Above all, however, Bulgaria’s case should not be looked in isolation. It raises concern about how the Regulation “on the protection of the Union’s budget in case of generalised deficiencies as regards the rule of law in the Member States” will be eventually applied in the future by the next Commission. If the status quo in the EU is kept, there is a high risk of dual standards, which undermine the very essence of the EU as a “Union of values”.

Bulgaria’s CVM report is certainly sweet for the EPP and Bulgaria’s autocratic regime, but bitter for everyone who believes in EU values.

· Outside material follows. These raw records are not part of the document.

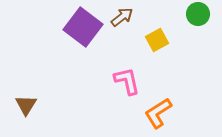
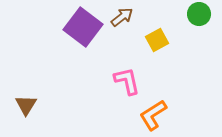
green circle: moved 1 px right
orange L-shape: moved 5 px left, 2 px down
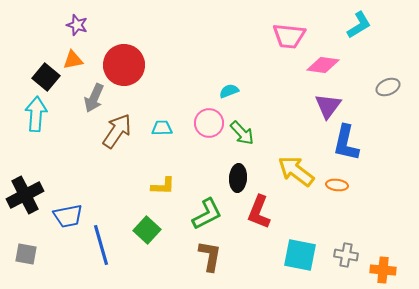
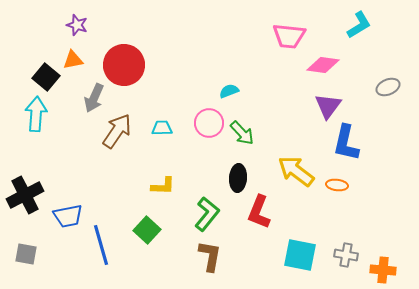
green L-shape: rotated 24 degrees counterclockwise
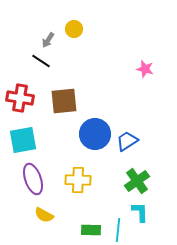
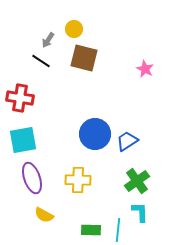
pink star: rotated 12 degrees clockwise
brown square: moved 20 px right, 43 px up; rotated 20 degrees clockwise
purple ellipse: moved 1 px left, 1 px up
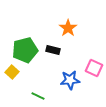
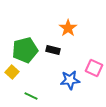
green line: moved 7 px left
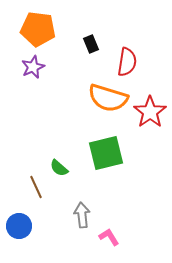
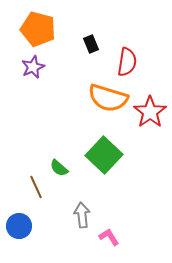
orange pentagon: rotated 8 degrees clockwise
green square: moved 2 px left, 2 px down; rotated 33 degrees counterclockwise
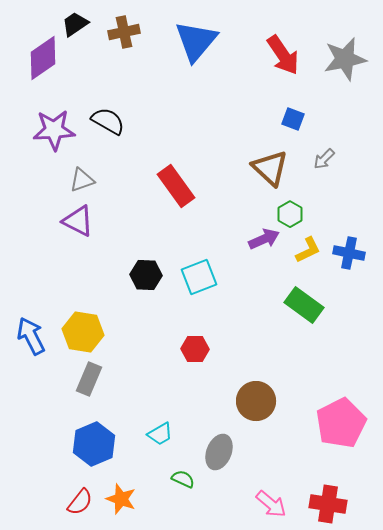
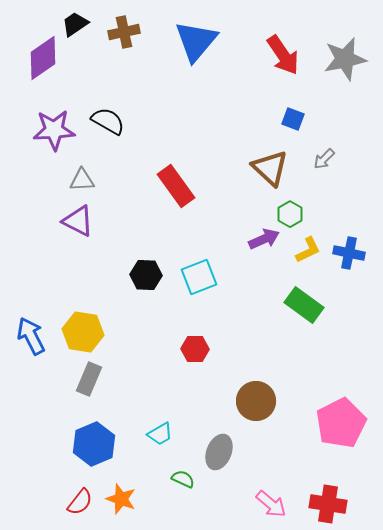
gray triangle: rotated 16 degrees clockwise
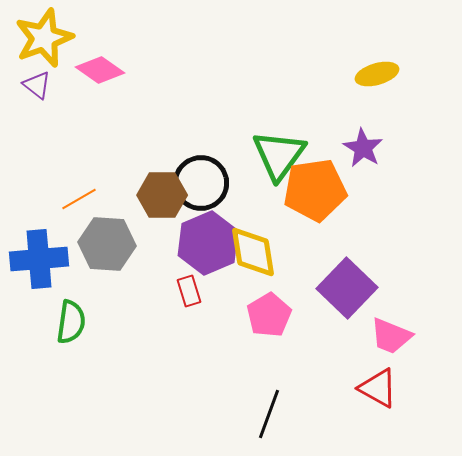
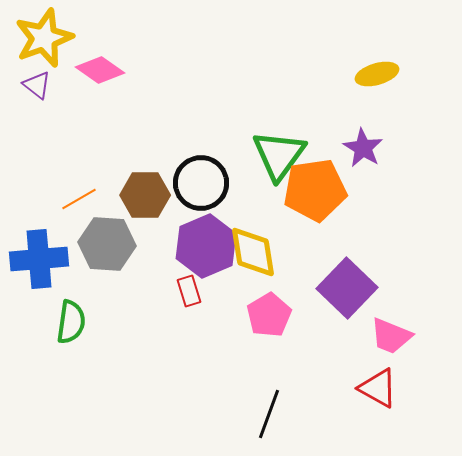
brown hexagon: moved 17 px left
purple hexagon: moved 2 px left, 3 px down
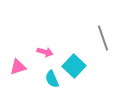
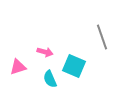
gray line: moved 1 px left, 1 px up
cyan square: rotated 20 degrees counterclockwise
cyan semicircle: moved 2 px left
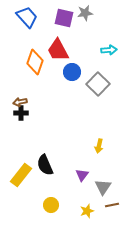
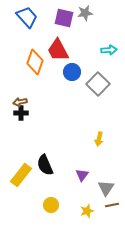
yellow arrow: moved 7 px up
gray triangle: moved 3 px right, 1 px down
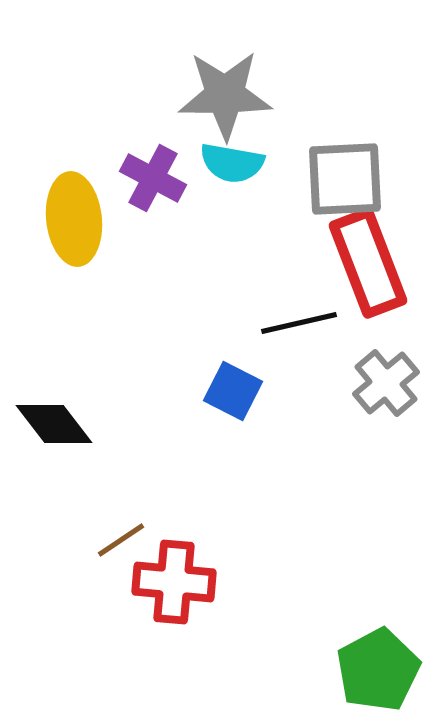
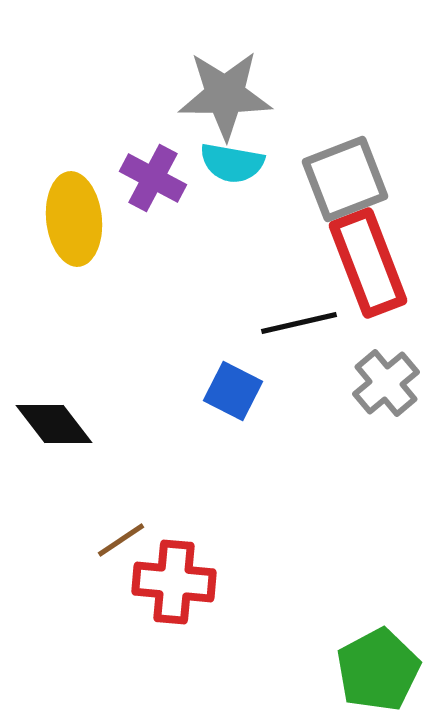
gray square: rotated 18 degrees counterclockwise
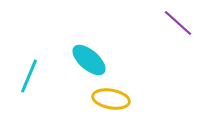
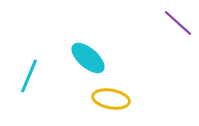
cyan ellipse: moved 1 px left, 2 px up
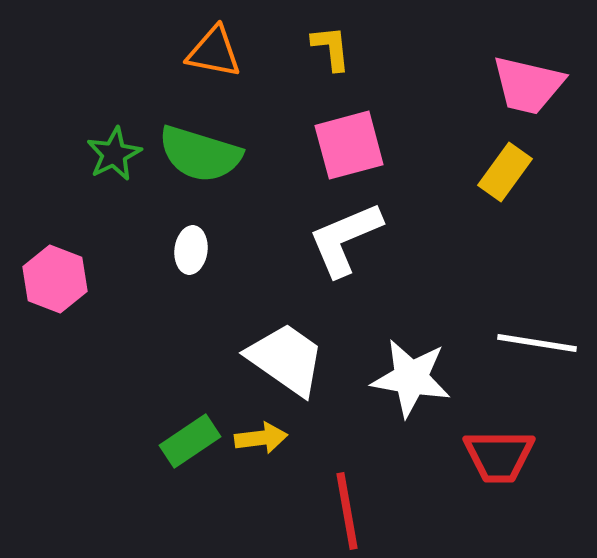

SUGGESTED CITATION  Vassileva, Radosveta: Sweet Like Sugar, Bitter Like a Lemon: Bulgaria’s CVM Report, VerfBlog, 2018/11/16, https://verfassungsblog.de/sweet-like-sugar-bitter-like-a-lemon-bulgarias-cvm-report/, DOI: 10.17176/20181122-225503-0.


  1. Atanas Atanassov Fri 16 Nov 2018 at 13:38 - Reply

    Right on point! The CVM report on Bulgaria is a disgrace. It shows that the Commission is complicit with Bulgaria’s regime. Today, the President of the Supreme Court of Bulgaria vehemently disagreed with the CVM report at a conference dedicated to the state of the rule of law in Bulgaria. He gave 10 reasons why Bulgarian judges are not independent and complained from various forms of harassment to which he and his colleagues have been subjected. Timmermans, Jourova, and Juncker betrayed both the Bulgarian judiciary and the Bulgarian civil society. This is dangerous for the EU!

  2. annie goldstein Fri 16 Nov 2018 at 19:45 - Reply

    ‘First, instead of using the CVM to encourage positive change in Bulgaria, the Commission relies on this mechanism to legitimize an autocratic government. This can have devastating consequences for Bulgaria’s rule of law.’
    It cannot be said in a better way. This sugar coated report is harmful. No wonder that if became one of the reasons for the present protests in Bulgaria against the dictatorship regularly supported by the EC.